Work task 1: Using the forum thread on H4 treated pine posts, decide whether each statement agrees with it. Answer yes or no for each, and quote the deciding words exactly. (a) The carport is to have 150 x 150 treated pine posts set into the ground. (b) One reply says H4 posts in the ground are fine even when submerged in water. (c) The final reply would put the posts in stirrups.
Work task 2: Resume the forum thread on H4 treated pine posts from its last post.

# Forum Home Renovation Structural Renovation  H4 Treated pine posts - in ground

## Strungout

Hi, 
I am about to get this carport built and they are going to use *h4*  150 x 150 Treated pine posts set into the ground. 
Is the H4 OK inground (The company says it is and they do it all the time  but   :Confused: ??????) 
Thanks 
Greg

----------


## mijati

H4 is treated for inground. Same as Sleepers, Round pine logs etc...
So not a problem...
Good luck with it...

----------


## TermiMonster

:Iagree:

----------


## Gooner

Yep. H4 for in ground is fine as long as it is not submerged in water which it obviously should not be. Fence posts are usually H4 and are underground, so H4 is fine for this application.

----------


## Strungout

Thanks Guys for the replies.

----------


## ringtail

I'd be putting them in stirrups. Dont care what anyone says, timber in the ground will eventually rot, get eaten or both. For the extra little bit on concrete and the stirrups VS piece of mind in the long term, thats what I'd do. Although If you are selling the house within 6 years it wont be your problem.

Listed entries:
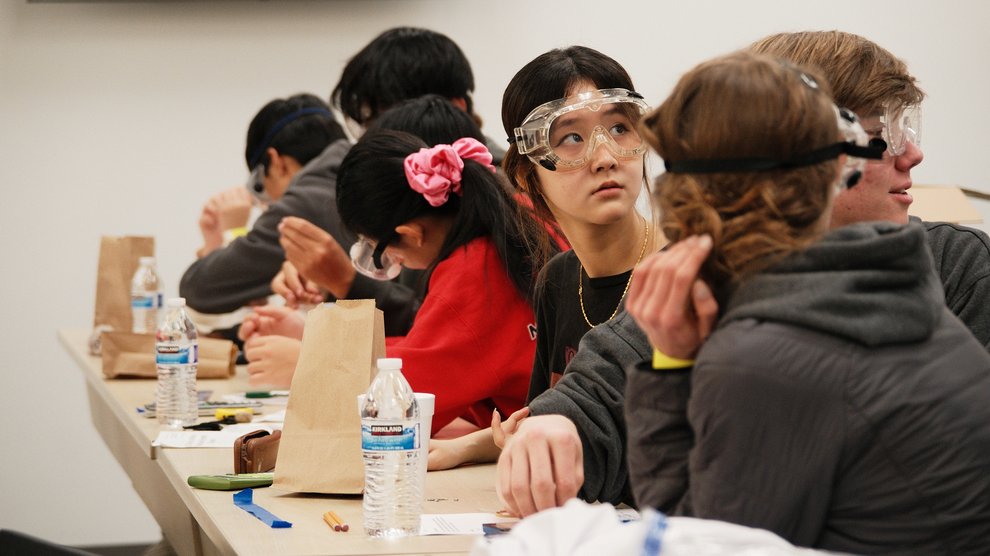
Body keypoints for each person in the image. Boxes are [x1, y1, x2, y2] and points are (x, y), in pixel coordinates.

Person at [624, 51, 990, 554]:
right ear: (839, 172)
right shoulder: (891, 292)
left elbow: (689, 544)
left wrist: (669, 367)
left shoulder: (766, 356)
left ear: (692, 197)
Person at [432, 47, 663, 494]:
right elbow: (547, 419)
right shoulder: (558, 280)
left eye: (620, 128)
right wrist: (467, 447)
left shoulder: (685, 274)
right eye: (571, 138)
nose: (606, 157)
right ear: (524, 173)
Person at [179, 27, 483, 338]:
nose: (373, 137)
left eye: (378, 121)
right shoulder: (456, 193)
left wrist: (343, 284)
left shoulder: (491, 208)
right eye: (364, 124)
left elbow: (439, 335)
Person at [750, 30, 990, 350]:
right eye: (879, 138)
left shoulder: (956, 265)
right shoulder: (692, 279)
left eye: (903, 133)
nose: (913, 156)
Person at [239, 95, 488, 387]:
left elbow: (422, 379)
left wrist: (314, 360)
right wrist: (315, 336)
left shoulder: (470, 269)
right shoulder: (468, 249)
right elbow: (419, 342)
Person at [335, 128, 556, 433]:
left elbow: (396, 407)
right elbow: (435, 349)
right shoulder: (525, 215)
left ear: (411, 234)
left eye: (377, 249)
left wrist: (320, 361)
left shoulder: (469, 278)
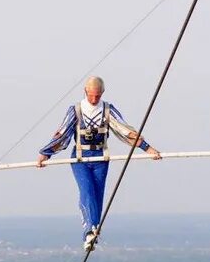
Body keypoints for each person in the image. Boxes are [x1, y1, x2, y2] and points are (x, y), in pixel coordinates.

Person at [37, 76, 161, 250]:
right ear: (85, 91)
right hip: (80, 157)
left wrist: (147, 148)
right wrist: (45, 154)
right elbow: (62, 133)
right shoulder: (76, 110)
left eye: (97, 96)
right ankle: (88, 230)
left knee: (98, 194)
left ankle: (94, 229)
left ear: (102, 93)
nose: (94, 99)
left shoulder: (108, 110)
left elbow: (125, 130)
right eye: (91, 95)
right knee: (86, 190)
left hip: (101, 157)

Task output 1:
(a) Yes: "150 x 150 Treated pine posts set into the ground"
(b) No: "as long as it is not submerged in water"
(c) Yes: "I'd be putting them in stirrups."

Task output 2:
----------


## dukekamaya

The H4 side of things is fine, I'd be more concerned about the structual grade of the timber (or lack there-of) - 150 x 150 H4 is a WAT (Wet After Treatment) sawn non-structual grade landscaping post

----------


## billyj_86

im guessing from the fact they want to put the posts straight in the ground that this is a free standing carport. h4 posts are fine in ground. but if you want a stained/oiled finish id be using cypress posts insted

----------


## dukekamaya

Provided they are F8 structually graded, yes they would be ok though cypress isn't commonly used in NSW like it is in Vic.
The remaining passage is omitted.